## Provided entries
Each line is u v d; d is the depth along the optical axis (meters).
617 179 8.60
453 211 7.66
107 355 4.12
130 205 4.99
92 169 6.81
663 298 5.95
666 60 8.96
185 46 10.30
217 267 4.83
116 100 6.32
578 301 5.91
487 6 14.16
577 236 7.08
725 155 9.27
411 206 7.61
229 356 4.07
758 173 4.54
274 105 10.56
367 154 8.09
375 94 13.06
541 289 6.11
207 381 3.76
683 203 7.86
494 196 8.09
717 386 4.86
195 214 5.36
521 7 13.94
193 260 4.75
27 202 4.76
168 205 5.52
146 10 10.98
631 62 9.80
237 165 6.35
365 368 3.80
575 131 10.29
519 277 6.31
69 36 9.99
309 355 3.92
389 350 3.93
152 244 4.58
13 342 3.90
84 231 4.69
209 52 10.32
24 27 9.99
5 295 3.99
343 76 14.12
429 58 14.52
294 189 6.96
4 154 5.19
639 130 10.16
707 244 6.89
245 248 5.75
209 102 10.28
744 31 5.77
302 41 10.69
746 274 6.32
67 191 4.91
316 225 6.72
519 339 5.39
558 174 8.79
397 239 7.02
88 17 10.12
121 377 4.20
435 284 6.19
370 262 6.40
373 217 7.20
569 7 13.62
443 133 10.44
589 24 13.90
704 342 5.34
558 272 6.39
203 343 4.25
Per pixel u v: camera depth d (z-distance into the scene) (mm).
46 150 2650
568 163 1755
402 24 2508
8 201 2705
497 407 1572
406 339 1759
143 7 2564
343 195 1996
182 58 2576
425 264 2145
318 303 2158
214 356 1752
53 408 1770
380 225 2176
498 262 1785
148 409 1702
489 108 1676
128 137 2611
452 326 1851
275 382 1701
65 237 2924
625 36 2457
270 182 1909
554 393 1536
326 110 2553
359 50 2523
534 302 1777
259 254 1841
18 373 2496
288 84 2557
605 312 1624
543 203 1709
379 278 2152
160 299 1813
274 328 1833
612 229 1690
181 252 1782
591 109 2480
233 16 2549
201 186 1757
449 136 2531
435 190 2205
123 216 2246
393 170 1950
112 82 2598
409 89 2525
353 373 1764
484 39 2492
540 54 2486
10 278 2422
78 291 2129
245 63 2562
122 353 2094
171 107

## Task requirements
Output the data in full, precisely as it appears above.

## Written solution
Each line is u v d; d is the depth along the optical axis (meters).
617 179 8.60
453 211 7.66
107 355 4.12
130 205 4.99
92 169 6.81
663 298 5.95
666 60 8.96
185 46 10.30
217 267 4.83
116 100 6.32
578 301 5.91
487 6 14.16
577 236 7.08
725 155 9.27
411 206 7.61
229 356 4.07
758 173 4.54
274 105 10.56
367 154 8.09
375 94 13.06
541 289 6.11
207 381 3.76
683 203 7.86
494 196 8.09
717 386 4.86
195 214 5.36
521 7 13.94
193 260 4.75
27 202 4.76
168 205 5.52
146 10 10.98
631 62 9.80
237 165 6.35
365 368 3.80
575 131 10.29
519 277 6.31
69 36 9.99
309 355 3.92
389 350 3.93
152 244 4.58
13 342 3.90
84 231 4.69
209 52 10.32
24 27 9.99
5 295 3.99
343 76 14.12
429 58 14.52
294 189 6.96
4 154 5.19
639 130 10.16
707 244 6.89
245 248 5.75
209 102 10.28
744 31 5.77
302 41 10.69
746 274 6.32
67 191 4.91
316 225 6.72
519 339 5.39
558 174 8.79
397 239 7.02
88 17 10.12
121 377 4.20
435 284 6.19
370 262 6.40
373 217 7.20
569 7 13.62
443 133 10.44
589 24 13.90
704 342 5.34
558 272 6.39
203 343 4.25
Per pixel u v: camera depth d (z-distance into the scene) (mm).
46 150 2650
568 163 1755
402 24 2508
8 201 2705
497 407 1572
406 339 1759
143 7 2564
343 195 1996
182 58 2576
425 264 2145
318 303 2158
214 356 1752
53 408 1770
380 225 2176
498 262 1785
148 409 1702
489 108 1676
128 137 2611
452 326 1851
275 382 1701
65 237 2924
625 36 2457
270 182 1909
554 393 1536
326 110 2553
359 50 2523
534 302 1777
259 254 1841
18 373 2496
288 84 2557
605 312 1624
543 203 1709
379 278 2152
160 299 1813
274 328 1833
612 229 1690
181 252 1782
591 109 2480
233 16 2549
201 186 1757
449 136 2531
435 190 2205
123 216 2246
393 170 1950
112 82 2598
409 89 2525
353 373 1764
484 39 2492
540 54 2486
10 278 2422
78 291 2129
245 63 2562
122 353 2094
171 107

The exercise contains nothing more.